WORK ORDER
Print each line below verbatim, skipping every picture.

◇ ◇ ◇ ◇ ◇

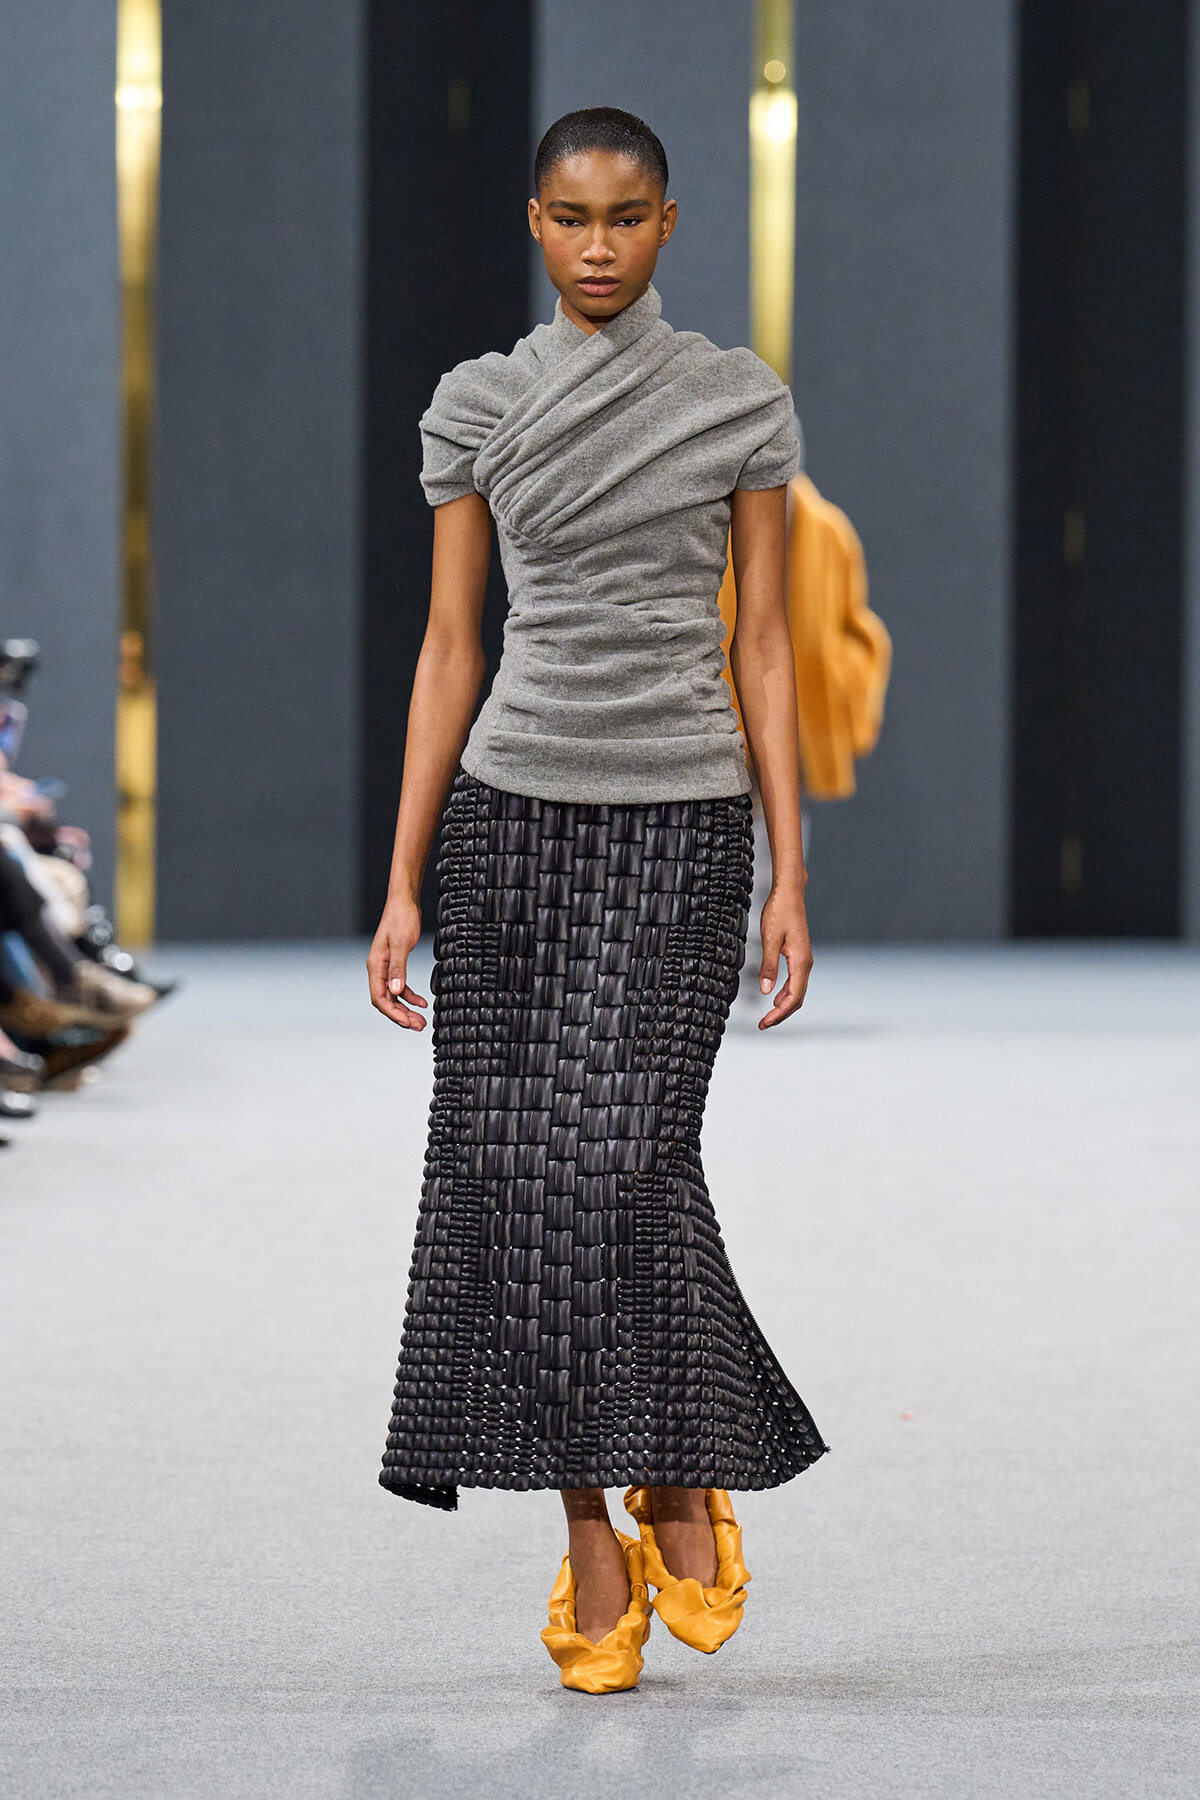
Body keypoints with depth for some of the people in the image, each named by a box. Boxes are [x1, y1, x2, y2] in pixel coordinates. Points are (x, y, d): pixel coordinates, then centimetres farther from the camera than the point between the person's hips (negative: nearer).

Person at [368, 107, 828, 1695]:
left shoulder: (741, 403, 2)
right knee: (518, 1176, -2)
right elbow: (450, 649, 5)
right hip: (513, 811, 2)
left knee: (621, 1157, -15)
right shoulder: (475, 406, 5)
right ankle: (595, 1554, 7)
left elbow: (764, 644, 2)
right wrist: (403, 886, 0)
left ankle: (685, 1488, 7)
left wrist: (792, 876, -4)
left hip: (680, 824, -2)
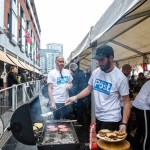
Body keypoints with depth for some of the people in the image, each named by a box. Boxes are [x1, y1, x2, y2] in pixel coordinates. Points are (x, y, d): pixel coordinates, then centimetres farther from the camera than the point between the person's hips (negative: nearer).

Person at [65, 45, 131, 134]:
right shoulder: (95, 72, -2)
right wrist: (76, 97, -4)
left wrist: (124, 124, -19)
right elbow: (89, 89, 10)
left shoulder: (120, 77, -17)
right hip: (98, 117, 5)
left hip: (111, 120, -5)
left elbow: (127, 102, -13)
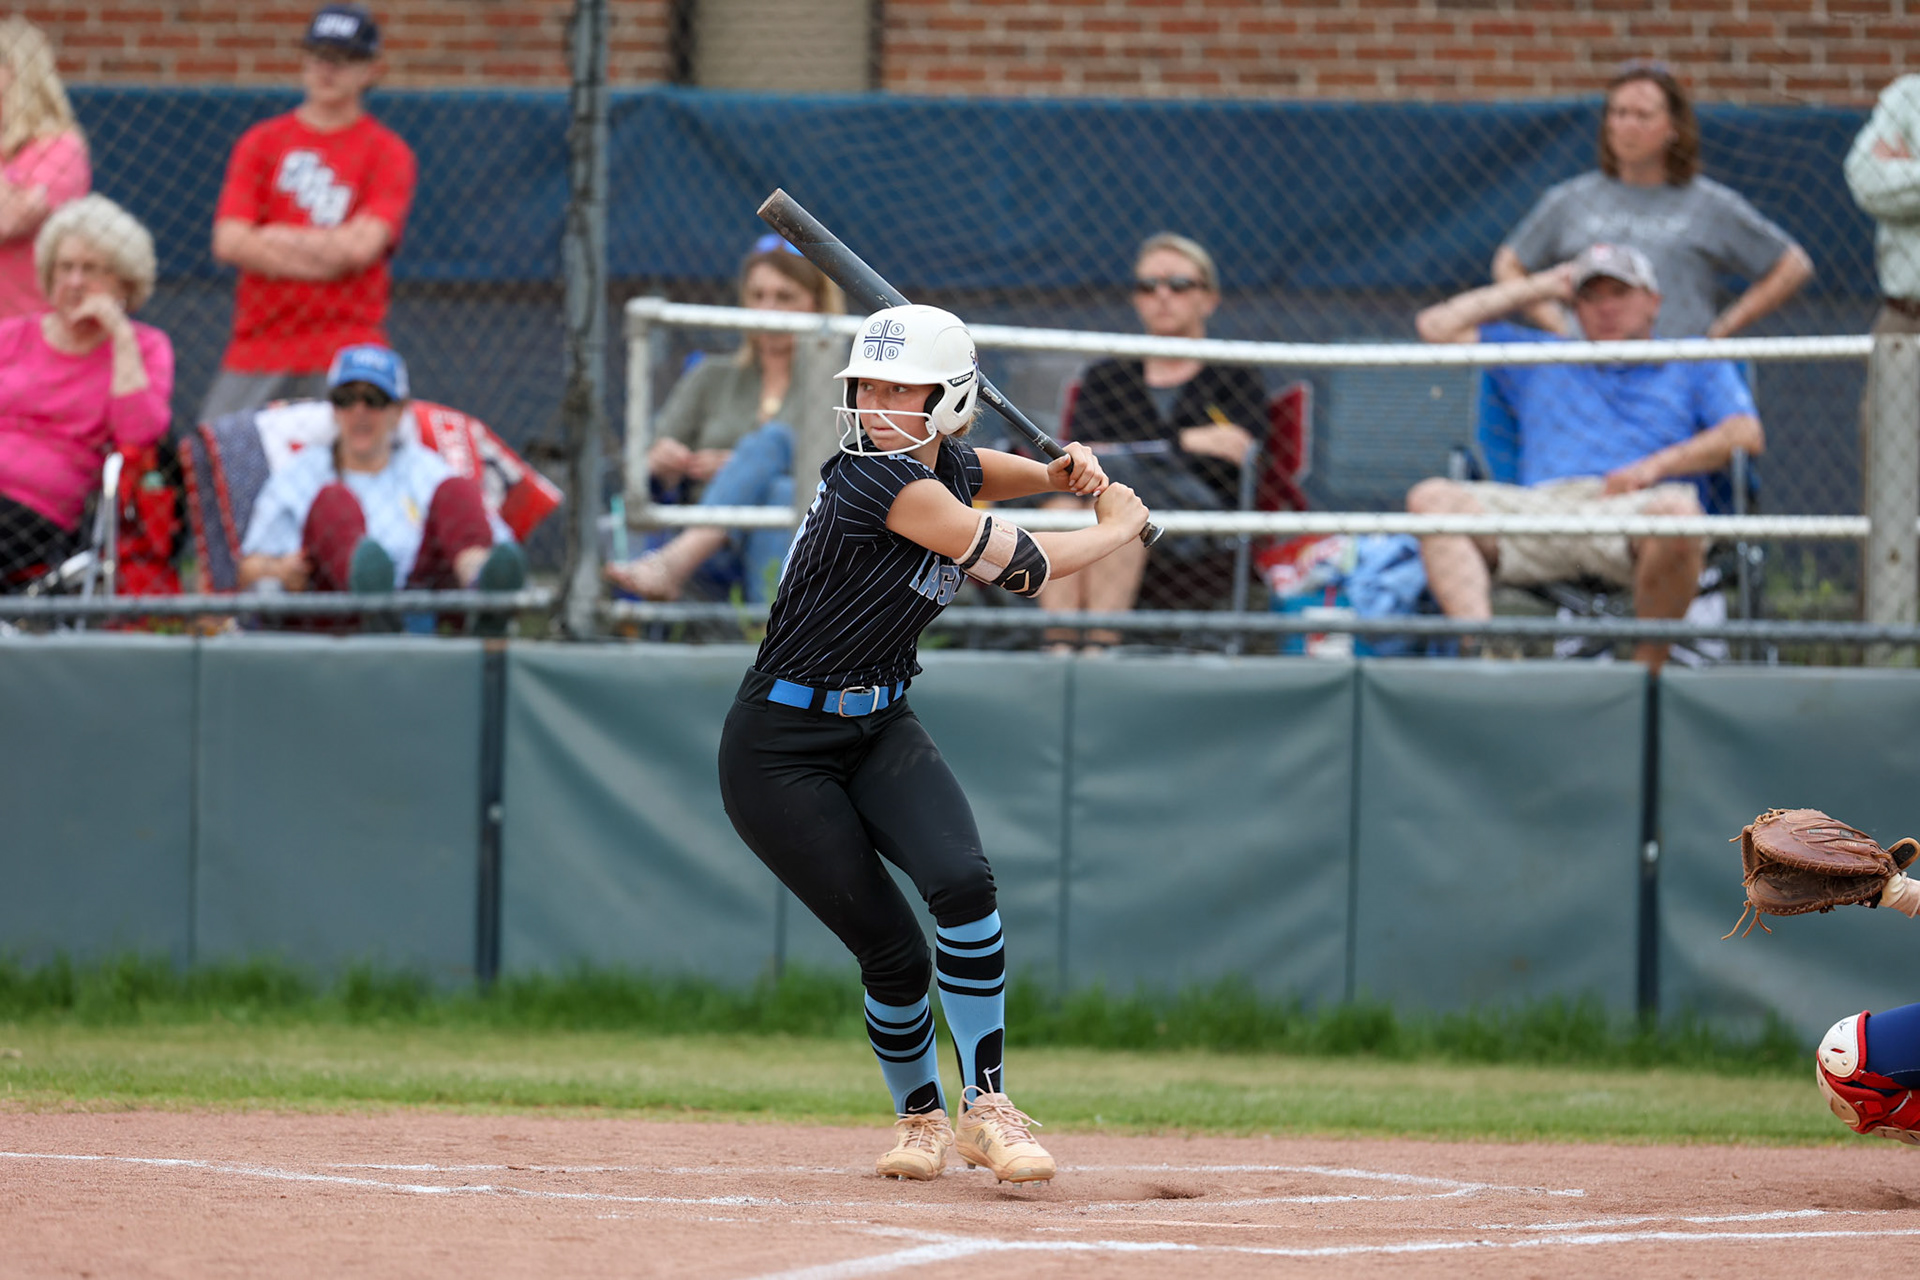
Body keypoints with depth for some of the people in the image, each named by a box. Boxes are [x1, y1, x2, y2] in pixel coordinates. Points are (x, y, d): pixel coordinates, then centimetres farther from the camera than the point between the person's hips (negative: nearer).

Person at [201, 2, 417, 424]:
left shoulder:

◇ ◇ ◇ ◇ ◇

WRITTEN REPLY
Body keypoints with depth for some of the people in the image, each named by a box. Boxes are [x1, y1, x2, y2] in pixel coordinates. Points are (x, y, d): pixel coordinates, then centimetres farther from the camera than the point between the person's hips (negative: nearer).

Person at [368, 107, 828, 1695]:
left shoulder: (741, 403, 2)
right knee: (518, 1176, -2)
right elbow: (450, 649, 5)
right hip: (513, 811, 2)
left knee: (621, 1157, -15)
right shoulder: (475, 406, 5)
right ankle: (595, 1554, 7)
left elbow: (764, 644, 2)
right wrist: (403, 886, 0)
left ankle: (685, 1488, 7)
left wrist: (792, 876, -4)
left hip: (680, 824, -2)
Body keypoints with depth for some of the people in the image, each named by a box. Boxes are [x1, y1, x2, y2] in pixel coordinates. Points are (x, y, d): pixel coordinates, then centimetres farther from the camera than the point between the person's hips (negative: nearer).

Person at [65, 45, 131, 134]:
right shoulder: (95, 72, -2)
right wrist: (76, 97, -4)
left wrist: (124, 124, -19)
right elbow: (89, 89, 10)
left shoulder: (120, 77, -17)
right hip: (98, 117, 5)
left hip: (111, 120, -5)
left elbow: (127, 102, -13)
Body keypoints with depth for some of the people in the image, each named by a box. Boxes are [x1, y1, x2, y2] in pixel coordinates. Points are (x, y, d): pixel coordinates, then centimetres farther from the camera than the point between the person's hips (negative: nearer).

Person at [201, 2, 417, 424]:
left shoulder:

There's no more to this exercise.